◆ **HOW TO COMPLETE THIS TASK**: The copy should begin at the line containing "none -> <div>Площадь" and end with the last line below, every line exact and no picture included.

[Data entries]
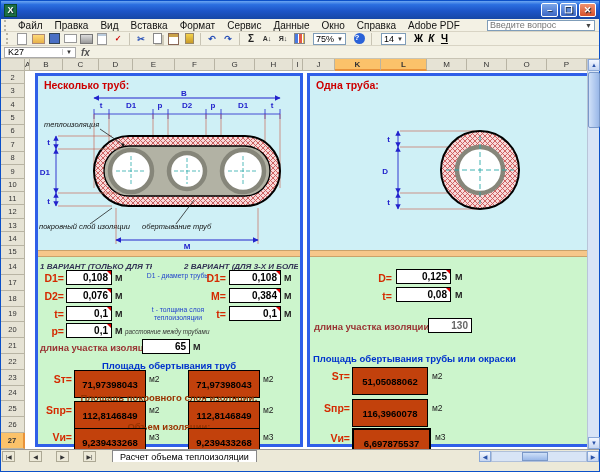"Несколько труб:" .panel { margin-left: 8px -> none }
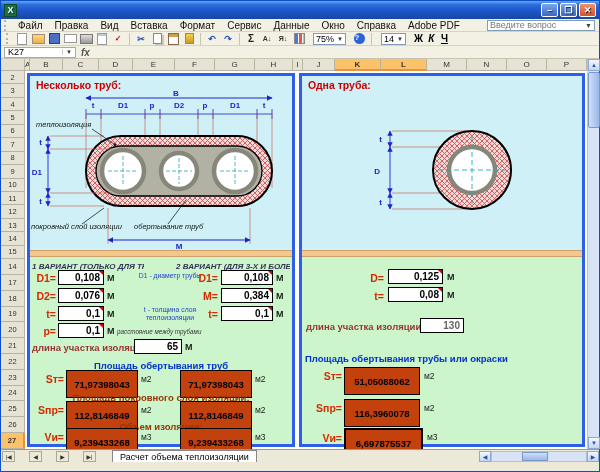"Площадь обертывания трубы или окраски" div.bhdr { html: <div>Площадь обертывания трубы или окраски</div> -> none }
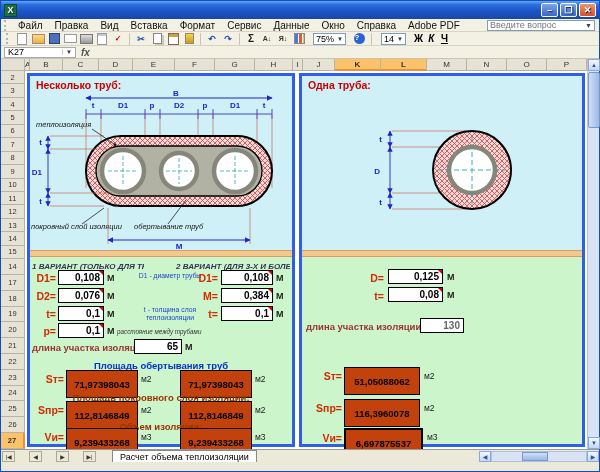"71,97398043" .ybox { background: #c2410c -> #fdba74; height: 28px -> 16px; padding-top: 8px -> 0 }
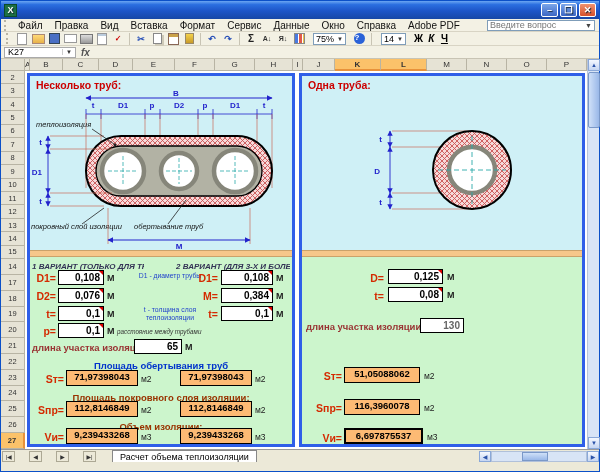"Площадь покровного слоя изоляции" div.brhdr { html: none -> <div>Площадь покровного слоя изоляции</div> }
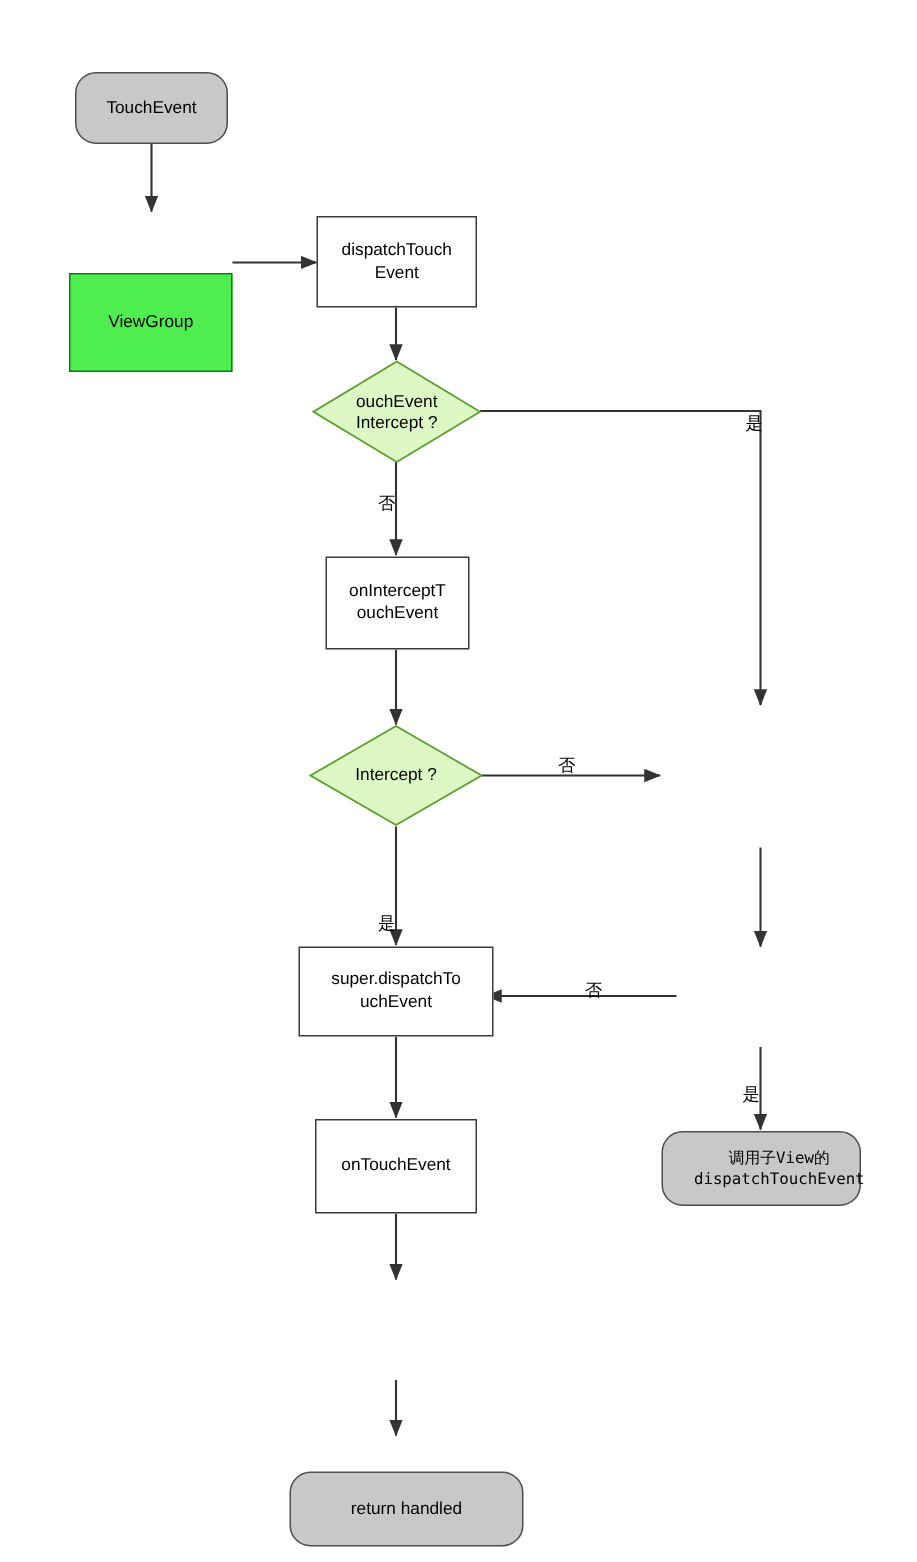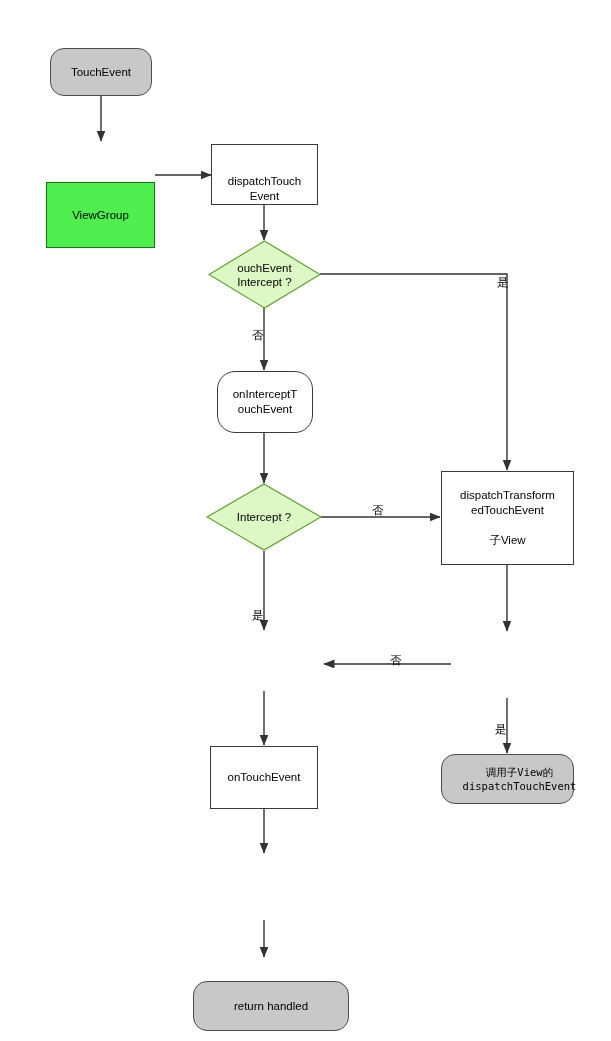"dispatchTouch" div.node { align-items: flex-end -> none }
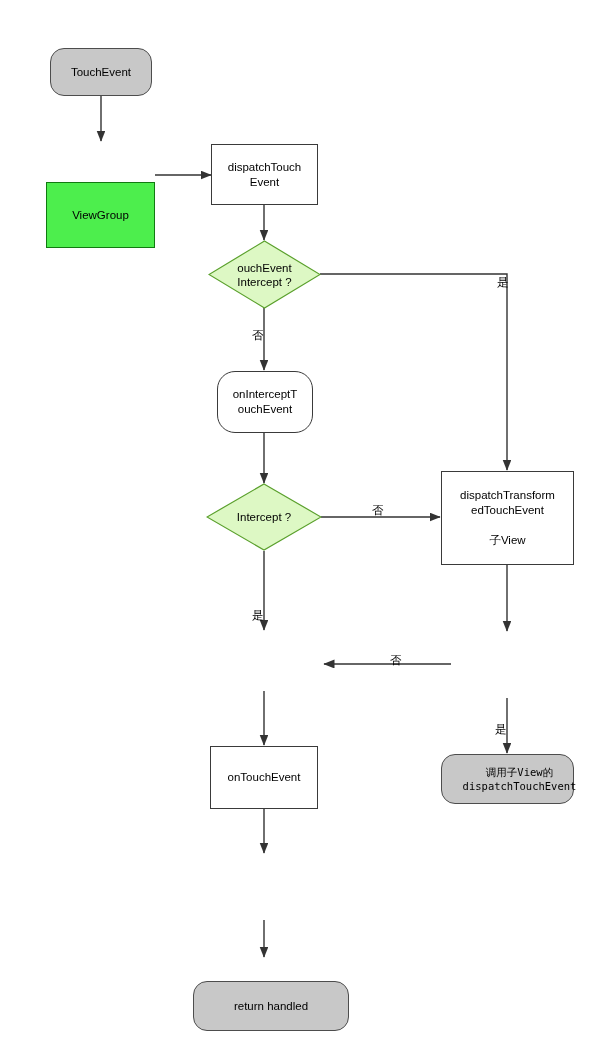"onInterceptT" div.node { border-radius: 18px -> none }
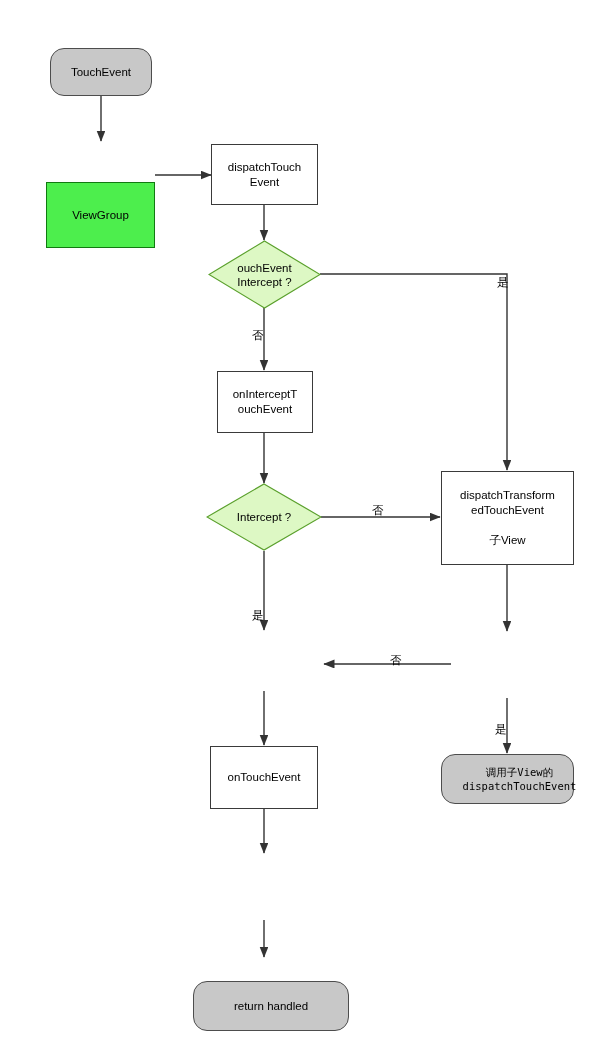"dispatchTransform" div.node { html: <div> <span>dispatchTransform edTouchEvent 子View</span> </div> -> none }
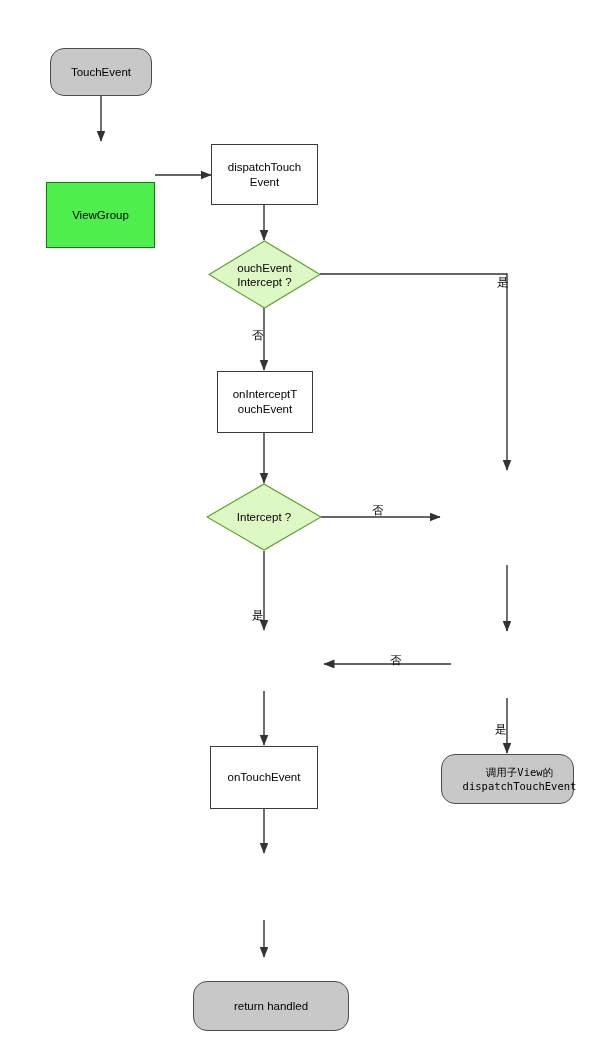"super.dispatchTo" div.node { html: none -> <div> <span>super.dispatchTo uchEvent</span> </div> }
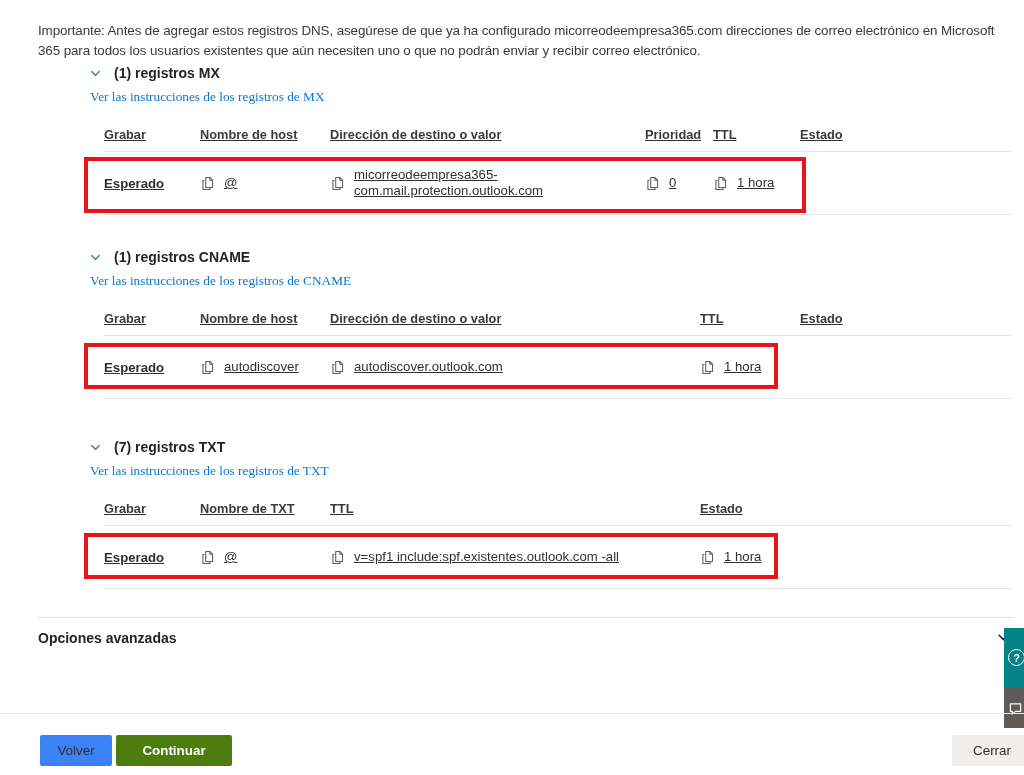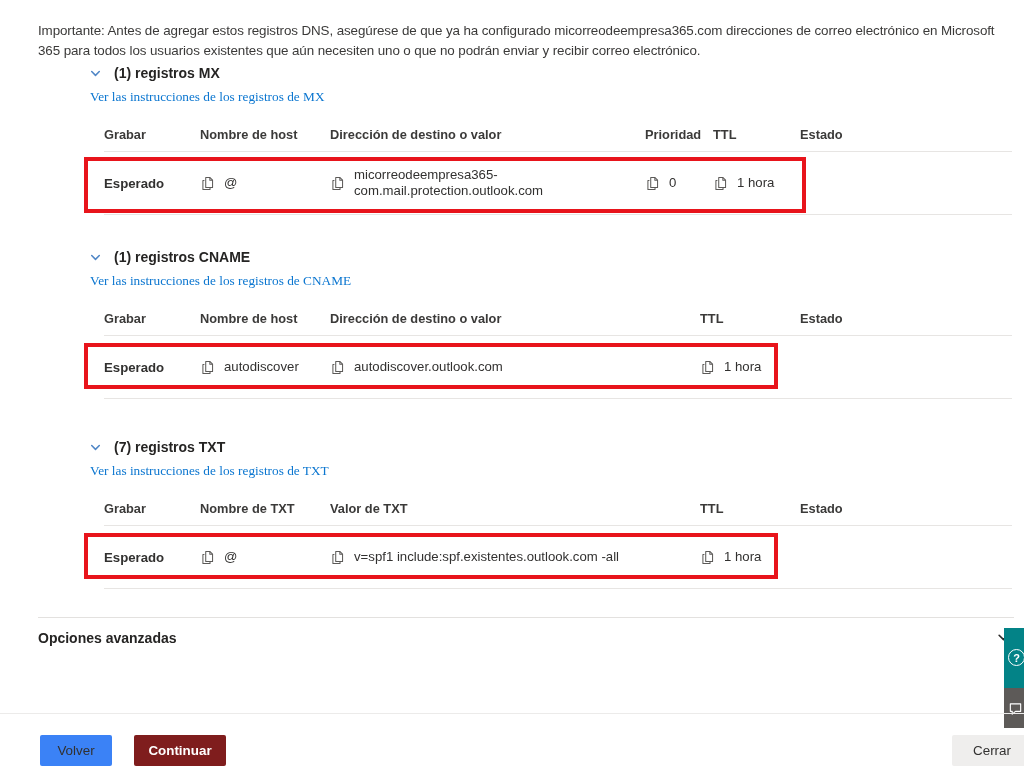"Grabar" .table { text-decoration: none -> underline }
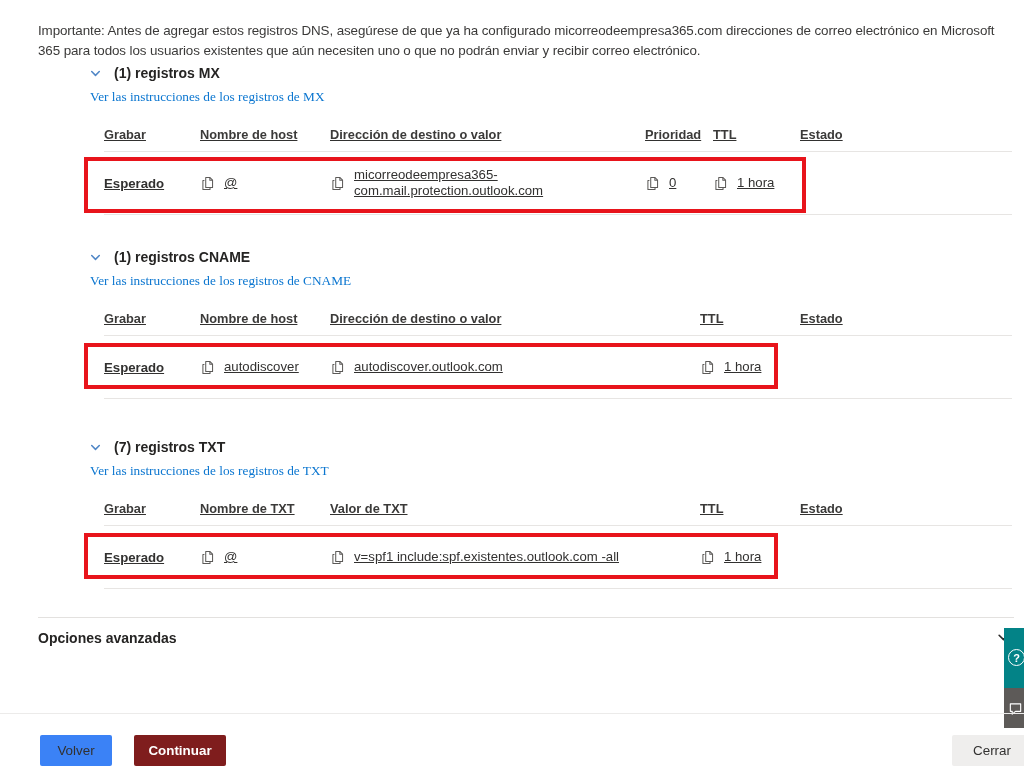"Valor de TXT" span.th { html: <span>Valor de TXT</span> -> none }
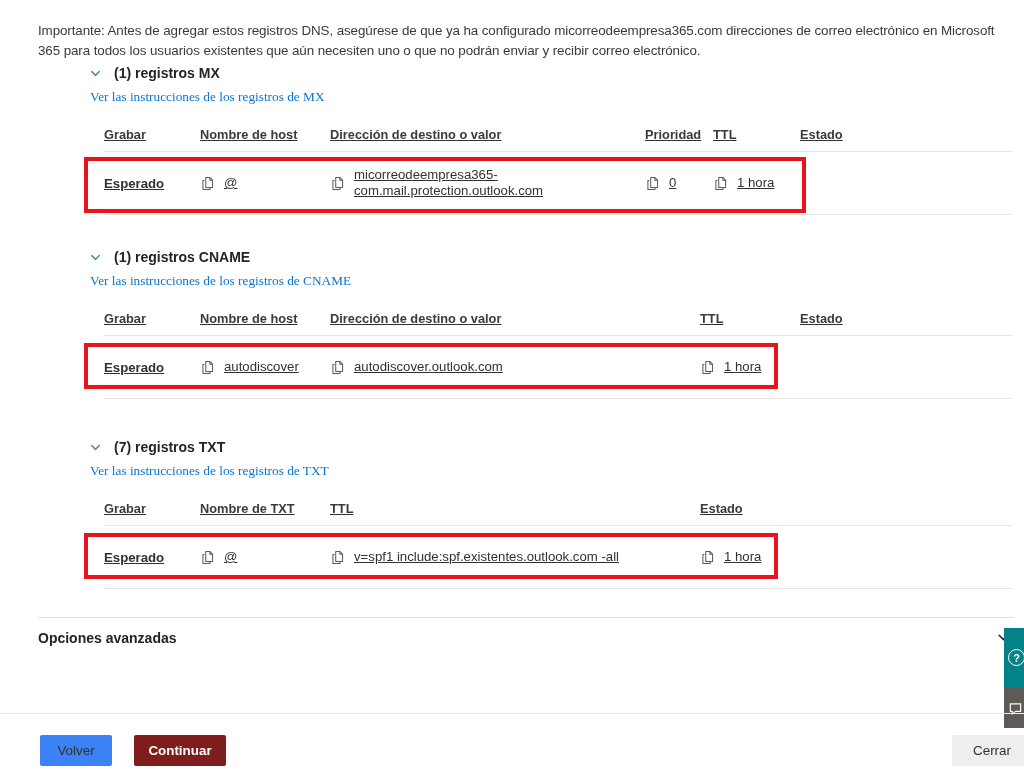"Continuar" .btn-continue { background: #7f1d1d -> #4d7c0f; left: 134px -> 116px; width: 92px -> 116px }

◆ **RESPONSE**:
"Площадь покровного слоя изоляции" div.brhdr { html: none -> <div>Площадь покровного слоя изоляции</div> }
"dispatchTouch" div.node { align-items: flex-end -> none }
"onInterceptT" div.node { border-radius: 18px -> none }
"dispatchTransform" div.node { html: <div> <span>dispatchTransform edTouchEvent 子View</span> </div> -> none }
"super.dispatchTo" div.node { html: none -> <div> <span>super.dispatchTo uchEvent</span> </div> }
"Grabar" .table { text-decoration: none -> underline }
"Valor de TXT" span.th { html: <span>Valor de TXT</span> -> none }
"Continuar" .btn-continue { background: #7f1d1d -> #4d7c0f; left: 134px -> 116px; width: 92px -> 116px }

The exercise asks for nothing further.